Auswirkungen auf die gewerbliche Mietpraxis und mietvertragliche Gestaltungsmöglichkeiten
Informationspflichten für Vermieter und Brennstofflieferanten
Das CO2KostAufG sieht in § 8 Abs. 3 i. V. m. § 7 Abs. 3 die Verpflichtung des Vermieters vor, den auf den Mieter entfallenden Kohlendioxidkostenanteil sowie die Berechnungsgrundlage auszuweisen. Erfolgt dies nicht, so ist der Mieter berechtigt, den gemäß der Heizkostenabrechnung auf ihn entfallenden Anteil an den Heizkosten um drei Prozent zu kürzen.
Damit der Vermieter diesen ihm erwachsenden Pflichten nachkommen kann, werden Brennstofflieferanten durch § 3 des CO2KostAufG verpflichtet, auf Rechnungen
bestimmte, für die Berechnung relevante Informationen auszuweisen. Hierzu zählt vor allem der Preisbestandteil der Kohlendioxidkosten, welcher sich durch Multiplikation der ebenfalls auszuweisenden Brennstoffemissionen in Kilogramm Kohlendioxid mit dem zum Zeitpunkt der Lieferung maßgeblichen Preis der Emissionszertifikate nach dem BEHG ergibt.
Auswirkungen auf Bestandsmietverträge
Um die intendierte Anreizwirkung auch bei Bestandsmietverträgen zu erreichen, gilt die vorgesehene Aufteilung der Kohlendioxidkosten nach der Übergangsregelung des § 12 Abs. 1 des CO2KostAufG auch für solche Mietverträge, die vor dem 1. Januar 2023 geschlossen wurden.
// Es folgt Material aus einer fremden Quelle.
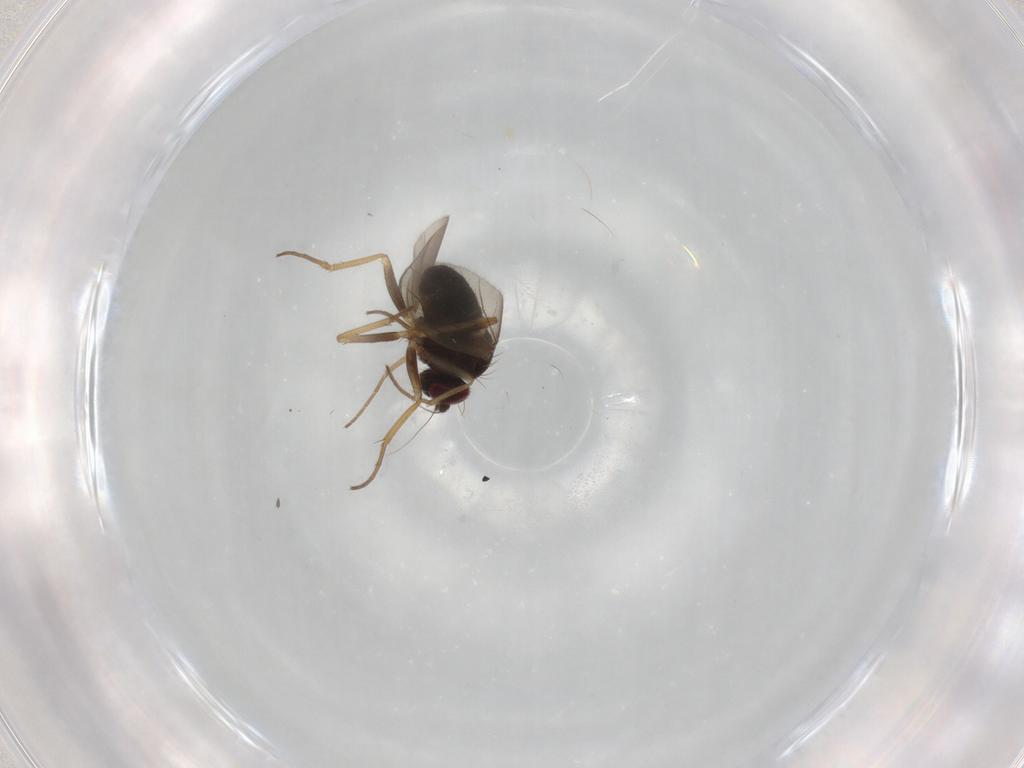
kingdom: Animalia
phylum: Arthropoda
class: Insecta
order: Diptera
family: Dolichopodidae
Das CO2KostAufG ist in Bezug auf Vertragsbestimmungen, welche die Umlage sämtlicher Betriebskosten auf Mieter erlauben, dabei mit der Maßgabe anzuwenden, dass diese nicht den Anteil an den Kohlendioxidkosten umfassen; hierdurch soll die Unwirksamkeit derartiger Vertragsbestimmungen verhindert werden. Wegen dieses auch in § 2 Abs. 4 angeordneten Vorrangs der Bestimmungen des CO2KostAufG vor rechtsgeschäftlichen Vereinbarungen ist eine Vertragsanpassung an sich nicht zwingend erforderlich, jedoch in Form eines entsprechenden Nachtrags zu dem jeweiligen Mietvertrag aus Gründen der Klarstellung und Rechtssicherheit zu empfehlen.
Mietvertragliche Gestaltungsmöglichkeiten
Zweifelsohne sind die durch das CO2KostAufG beabsichtigten Nachhaltigkeitsbestrebungen wünschenswert und notwendig. Aus Vermietersicht sind damit jedoch zusätzliche Kosten verbunden, welche im Rahmen der vergangenen Mietpreisgestaltung möglicherweise noch keine Berücksichtigung finden konnten. Es stellt sich daher zunächst die Frage, ob und wie durch eine Kostenbeteiligung des Mieters an anderer Stelle im Mietvertrag ein angemessener Ausgleich hierfür geschaffen werden kann.
Die dafür erforderliche Anpassung des laufenden Bestandsmietvertrags bedürfte allerdings der Zustimmung des Mieters. Dieser wird eine wirtschaftliche Schlechterstellung aber in den seltensten Fällen akzeptieren. Im Übrigen sollte das Risiko einer wegen Umgehung der gesetzlich vorgesehenen Aufteilung der Kohlendioxidkosten möglicherweise unwirksamen Vereinbarung bedacht werden. Sofern hingegen der Neuabschluss eines Mietvertrags im Raum steht, erübrigt sich die Frage. Denn dann besteht ohnehin die Möglichkeit, die zwingende Aufteilung der Kohlendioxidkosten im Rahmen der Mietpreisgestaltung zu berücksichtigen.
Ausblick
Der Bundestag hat das Gesetz noch nicht verabschiedet. Der Bundesrat hat am 8. Juli 2022 beschlossen, zu dem Gesetzentwurf Stellung zu nehmen, und mehrere Änderungen angeregt.